Clément Poirée ne perd jamais le fil de la comédie ; il a réuni de très bons acteurs, jeunes le plus souvent. Ils sont à la fois très à l’aise dans le comique, et très fins dans la sensibilité. Tout le monde est sur le plateau. Comédiens, techniciens-comédiens, tout est dans le partage, l’entente, la fusion.

Citons Mathilde Auneveux, Elise, Pauline Bry-Martin ou Sylvain Dufour, maquillage et La Merluche, Pascal Cesari, Cléante, Erwan Creff ou Caroline Aouin, scénographie, Yan Dekel, régie générale et Brindavoine, Stéphanie Gibert assistée de Farid Laroussi, musique, son, Pauline Labib-Lamour, collaboration artistique, Emilie Lechevalier ou Solène Truong, habillage et Dame Claude, Virgil Leclaire, La Flèche, Nelson-Rafaell Madel, Valère, Laurent Ménoret, Maître Jacques, Maître Simon, Marie Razafindrakato, Marie, Hanna Sjödin ou Camille Lamy, pour les costumes, Guillaume Tesson ou Marine David, lumières.

La représentation brille de mille et une trouvailles de jeu, de mise en scène, de clins d’œil.

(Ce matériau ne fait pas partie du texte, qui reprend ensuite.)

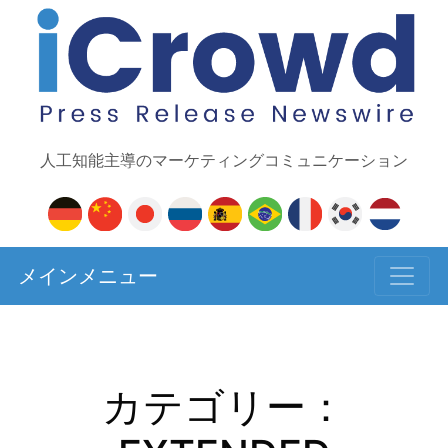
人工知能主導のマーケティングコミュニケーション
メインメニュー
カテゴリー：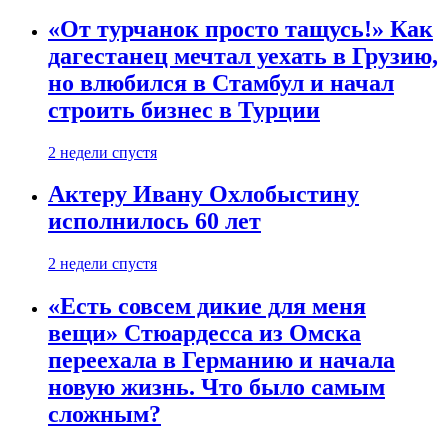
«От турчанок просто тащусь!» Как
дагестанец мечтал уехать в Грузию,
но влюбился в Стамбул и начал
строить бизнес в Турции
2 недели спустя
Актеру Ивану Охлобыстину
исполнилось 60 лет
2 недели спустя
«Есть совсем дикие для меня
вещи» Стюардесса из Омска
переехала в Германию и начала
новую жизнь. Что было самым
сложным?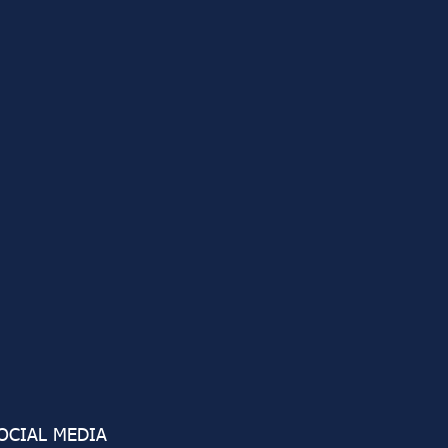
OCIAL MEDIA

La machine est lancée à toute allure : nous avons assisté à la première représentation publique, et l’on ne peut que saluer la virtuosité joyeuse du groupe, son engagement dans la centrifugeuse des cinq actes qui s’apaisent en un dénouement de conte de fées : retrouvailles d’un père, d’un frère, d’une sœur… Le groupe : les comédiens, mais aussi toute la bande des techniciens, maquilleurs, chargés de son, de la musique, des lumières, etc…, et qui vont et viennent ici.

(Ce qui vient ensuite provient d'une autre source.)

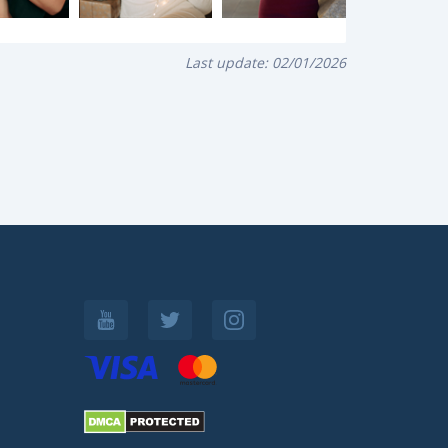
Last update:
02/01/2026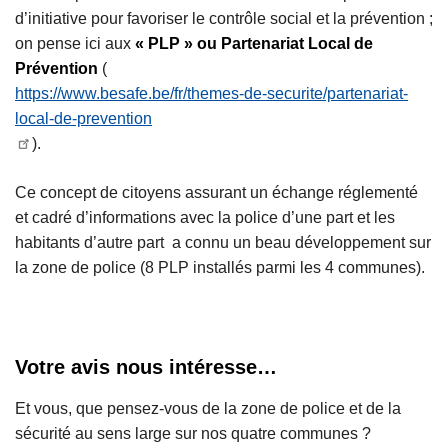
d’initiative pour favoriser le contrôle social et la prévention ;
on pense ici aux
« PLP » ou Partenariat Local de
Prévention
(
https://www.besafe.be/fr/themes-de-securite/partenariat-
local-de-prevention
).
Ce concept de citoyens assurant un échange réglementé
et cadré d’informations avec la police d’une part et les
habitants d’autre part a connu un beau développement sur
la zone de police (8 PLP installés parmi les 4 communes).
Votre avis nous intéresse…
Et vous, que pensez-vous de la zone de police et de la
sécurité au sens large sur nos quatre communes ?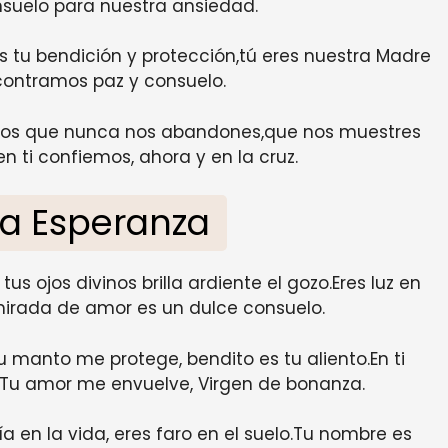
nsuelo para nuestra ansiedad.
s tu bendición y protección,tú eres nuestra Madre
ncontramos paz y consuelo.
dimos que nunca nos abandones,que nos muestres
n ti confiemos, ahora y en la cruz.
la Esperanza
us ojos divinos brilla ardiente el gozo.Eres luz en
mirada de amor es un dulce consuelo.
u manto me protege, bendito es tu aliento.En ti
a,Tu amor me envuelve, Virgen de bonanza.
uía en la vida, eres faro en el suelo.Tu nombre es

Mais avant cela, il aura fallu en passer par la violence d’Harpagon, dévorateur d’enfants, sa maladie d’avaricieux forcené, son aveuglement narcissique qui lui fait désirer la très jeune femme que son fils a élue, sa hargne destructrice, sa solitude amère, sa panique épouvantable si sa chère cassette disparaît. Il aura fallu découvrir Harpagon. Cet Harpagon arraché à l’histoire des interprètes, de Molière lui-même à Michel Bouquet en passant par Charles Dullin. Un très grand Harpagon, impressionnant dans la peur qu’il inspire, comme dans la rage, bouleversant dans la perdition du petit enfant inconsolé, qu’il est aussi. Un être humain. John Arnold est magnifique, qui joue, des années après ses débuts, en face, chez Ariane Mnouchkine, au Théâtre du Soleil, petit jeune homme dans Méphisto, d’après Klaus Mann, en 1979, cette partition dont son maître au Conservatoire et dans la vie, Michel Bouquet, fit une immense création, sous la direction de Pierre Franck. Dans cette production de 1989, John Arnold était Cléante. Le fils maltraité…

Courez, courez, courez à la Tempête. Quant aux objets que vous apportez, ils sont tous remis ensuite à l’une des très grandes ressourceries solidaires de Paris, La Petite Rockette. Rien ne se perd !

Théâtre de la Tempête, du mardi au samedi à 20h00, dimanche à 16h00. Durée : 2h30 (compte tenu de l’installation). Jusqu’au 20 octobre. Tél : 01 43 28 36 36.

Adresses : La Rocquette Père Lachaise (11ème), La Rocquette Mongallet (12ème) et aussi « La Trockette », café-atelier et restaurant anti-gaspi de quarante couverts.

La Cyclette (11ème), atelier vélo participatif et solidaire.

La Cadette (12ème), friperie solidaire et atelier de réparation.